Information Specific to Social Scientists
Should you plan to conduct surveys at Great Sand Dunes National Park, you must obtain a Research Permit, as well. You may also need to obtain clearance from the Office of Management and Budget (OMB). Instructions and information detailing OMB clearance may be found at the NPS Social Science Section of the NPS Natural Resource Stewardship and Science webpage.
Research and Collection Permits
To submit an application for a research permit, go to the NPS Research Permit and Reporting System website. The application form may be filled out and submitted directly from the website. Expect that it may take at least 90 calendar days to process an application for a research permit (see following section for details). In addition to the application for a research permit, a research proposal or study plan is required. Proposals may be attached electronically during the application process, or may be sent directly to park staff either electronically or via regular mail. Contact information follows. Applicants are strongly encouraged to read the instruction set and general guidelines posted on the website prior to completing the Application Form (see Application FAQs and Permit FAQs).
Processing of Permit Applications
The 90‐day lead‐time is sometimes necessary because processing the application involves numerous steps.

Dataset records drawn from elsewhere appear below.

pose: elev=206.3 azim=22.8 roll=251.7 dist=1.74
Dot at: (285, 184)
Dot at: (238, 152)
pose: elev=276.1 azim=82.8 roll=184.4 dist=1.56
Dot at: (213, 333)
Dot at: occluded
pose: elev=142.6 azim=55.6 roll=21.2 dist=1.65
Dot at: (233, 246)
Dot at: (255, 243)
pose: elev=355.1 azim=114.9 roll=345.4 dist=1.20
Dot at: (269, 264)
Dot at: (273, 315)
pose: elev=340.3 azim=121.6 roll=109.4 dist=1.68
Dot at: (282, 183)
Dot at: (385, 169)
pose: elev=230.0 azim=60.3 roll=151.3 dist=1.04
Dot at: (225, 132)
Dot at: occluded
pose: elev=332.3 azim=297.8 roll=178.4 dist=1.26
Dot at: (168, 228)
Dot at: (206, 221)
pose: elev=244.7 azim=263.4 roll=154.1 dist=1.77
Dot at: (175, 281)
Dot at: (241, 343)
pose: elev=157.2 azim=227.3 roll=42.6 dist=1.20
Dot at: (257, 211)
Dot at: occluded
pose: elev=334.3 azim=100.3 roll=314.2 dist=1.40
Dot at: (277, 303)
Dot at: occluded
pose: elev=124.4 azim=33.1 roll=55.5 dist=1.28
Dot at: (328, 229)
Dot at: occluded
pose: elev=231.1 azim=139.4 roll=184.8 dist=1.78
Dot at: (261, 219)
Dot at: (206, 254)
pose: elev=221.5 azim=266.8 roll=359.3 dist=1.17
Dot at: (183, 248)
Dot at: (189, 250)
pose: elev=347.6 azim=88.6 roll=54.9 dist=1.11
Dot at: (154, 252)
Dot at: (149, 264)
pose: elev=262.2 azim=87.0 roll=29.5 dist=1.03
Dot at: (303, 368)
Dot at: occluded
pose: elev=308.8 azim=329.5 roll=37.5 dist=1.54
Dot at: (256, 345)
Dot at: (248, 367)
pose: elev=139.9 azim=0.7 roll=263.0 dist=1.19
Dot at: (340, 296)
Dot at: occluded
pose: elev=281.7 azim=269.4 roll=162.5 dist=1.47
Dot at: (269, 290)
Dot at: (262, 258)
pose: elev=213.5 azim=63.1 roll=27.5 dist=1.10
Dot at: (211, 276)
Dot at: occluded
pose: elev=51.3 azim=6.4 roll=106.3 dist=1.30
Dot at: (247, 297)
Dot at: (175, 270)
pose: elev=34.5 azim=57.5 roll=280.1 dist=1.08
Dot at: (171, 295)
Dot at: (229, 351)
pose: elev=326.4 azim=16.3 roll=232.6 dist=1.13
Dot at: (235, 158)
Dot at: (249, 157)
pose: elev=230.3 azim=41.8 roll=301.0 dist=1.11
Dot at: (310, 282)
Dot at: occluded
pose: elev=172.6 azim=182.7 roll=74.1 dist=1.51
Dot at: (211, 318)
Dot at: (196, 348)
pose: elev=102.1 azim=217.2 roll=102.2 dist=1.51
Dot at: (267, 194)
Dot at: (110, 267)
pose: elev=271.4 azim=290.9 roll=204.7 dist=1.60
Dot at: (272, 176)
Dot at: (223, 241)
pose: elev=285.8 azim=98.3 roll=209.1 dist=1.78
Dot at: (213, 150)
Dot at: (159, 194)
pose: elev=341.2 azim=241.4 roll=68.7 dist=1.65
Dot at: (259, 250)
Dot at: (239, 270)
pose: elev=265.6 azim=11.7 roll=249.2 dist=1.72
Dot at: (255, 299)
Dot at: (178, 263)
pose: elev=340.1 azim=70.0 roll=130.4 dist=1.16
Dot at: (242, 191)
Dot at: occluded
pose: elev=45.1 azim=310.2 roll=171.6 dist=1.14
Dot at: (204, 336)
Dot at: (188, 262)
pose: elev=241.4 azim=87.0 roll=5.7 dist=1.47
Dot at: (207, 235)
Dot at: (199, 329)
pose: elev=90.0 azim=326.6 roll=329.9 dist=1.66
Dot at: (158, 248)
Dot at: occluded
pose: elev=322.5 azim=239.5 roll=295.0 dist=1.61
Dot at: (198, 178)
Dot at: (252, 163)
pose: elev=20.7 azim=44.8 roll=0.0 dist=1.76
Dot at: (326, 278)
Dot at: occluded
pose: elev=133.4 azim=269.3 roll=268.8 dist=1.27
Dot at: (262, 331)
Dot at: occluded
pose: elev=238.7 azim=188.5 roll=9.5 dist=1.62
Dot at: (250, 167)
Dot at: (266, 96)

These include various levels of review and checks for compliance with NEPA, park regulations, compatibility with wilderness management guidelines, etc. Additional review may be sought depending upon the scope and complexity of the proposal. Applicants may be contacted by park staff and requested to provide additional information or clarification about the proposed work. A special permit must be obtained from the U. S. Fish and Wildlife Service by investigators planning to handle or otherwise disturb any species listed under the Endangered Species Act . Upon completion of these reviews, PI's will be notified via e‐mail National Park Service U.S. Department of the Interior Great Sand Dunes National Park and Preserve Great Sand Dunes or telephone about the status of their permit. Persons conducting multi‐year projects may request a permit valid for up to 5 years. Researchers will be mailed two copies of the permit. The PI should sign both and mail one back to the park. The other signed original must be carried by the PI or field team leader at all times while in the field in the park.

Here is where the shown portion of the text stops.